Assignment 4
Johanna Wiberg (jwiberg): 19 hours
Oscar Forsberg (oscfors): 19 hours
1a,b)
2)
The main difference between the two classifiers is that Multinomial counts the frequency of words that occur in the email while Bernoulli only cares about binary values, for instance True or False, 0 or 1, Yes or No. For instance, this means that by removing stop words in 'stop_words='english'' (an existing list with words like "and", "then", "or"...) multinomial will perform better since words like this aren't actually spam even though they have a high frequency, they just occur often in the english language.

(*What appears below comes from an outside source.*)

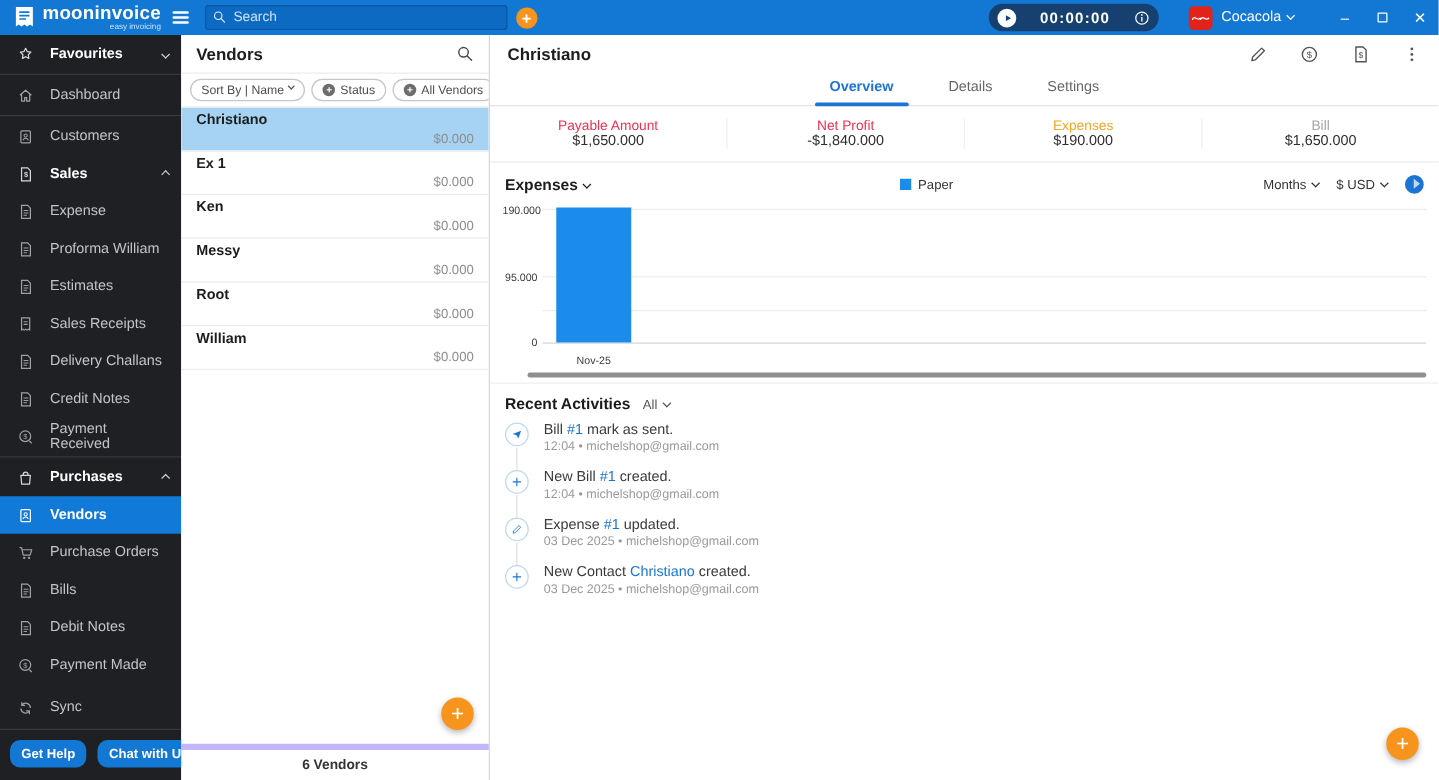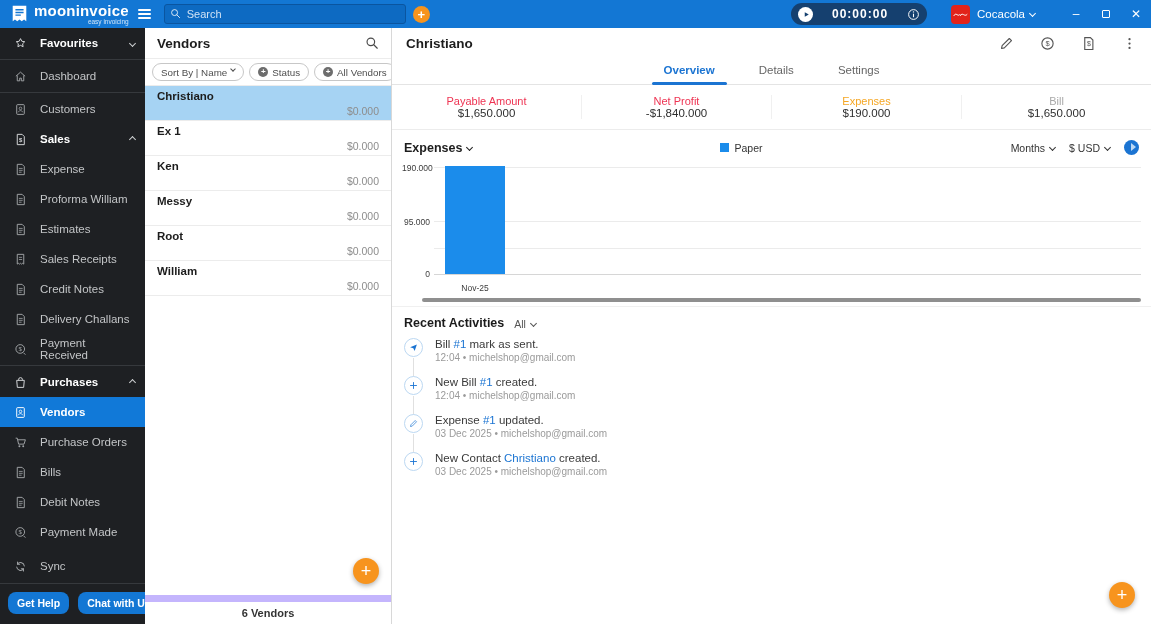"Credit Notes" div.sb-item { order: before "Delivery Challans" -> after "Delivery Challans" }
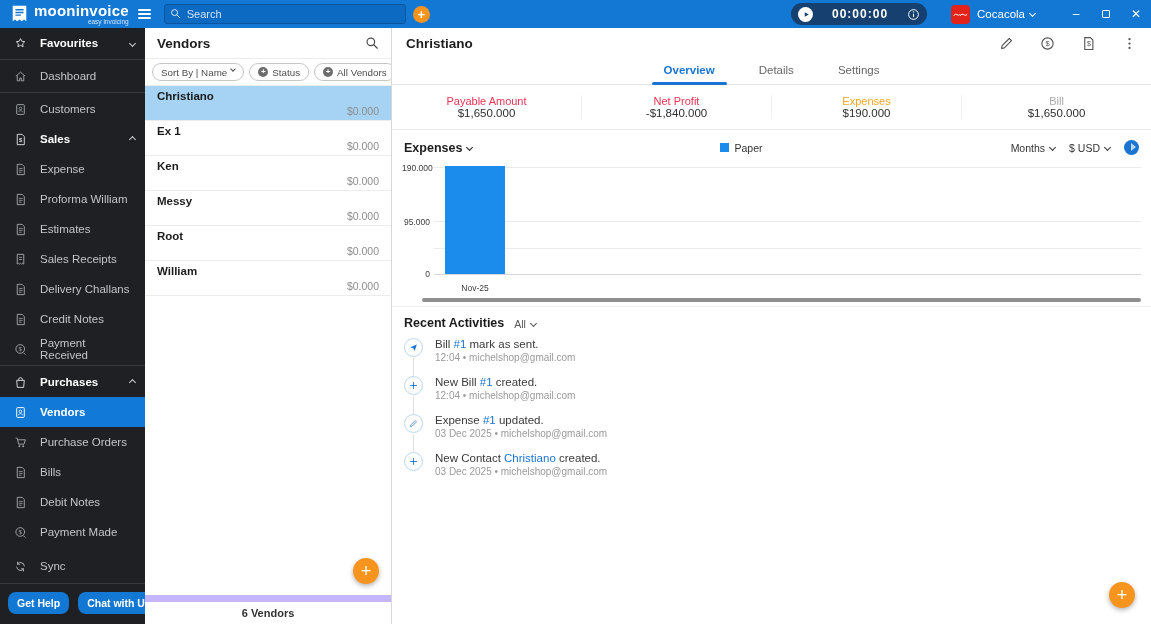"6 Vendors" .mp-foot { border-top: 7px solid #c4b5fd -> 5px solid #c4b5fd }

Removing words like this will not affect the bernoulli naive bayes.
3)
4a)
With this method we print out the 50 most common words in ham and in spam. If you look carefully at these list, you can see that some of them are included in both lists. If one word is more common in for example spam, we don't want to use this as a stopword, since removing it might lead to poorer predictions. Instead we compare these two list and keep the words that are common in both data sets. These words do we instead use as stop words, and this is the reason why we use stopwords: because words that are "low-level" should not have any impact on the results, thus we remove them.
As you can see with the least common words for spam and for all data sets, most of them seem like names or codes. So it would be more appropriate to remove the words who are only occurring once. So we use the inbuilt parameter min_df = 1.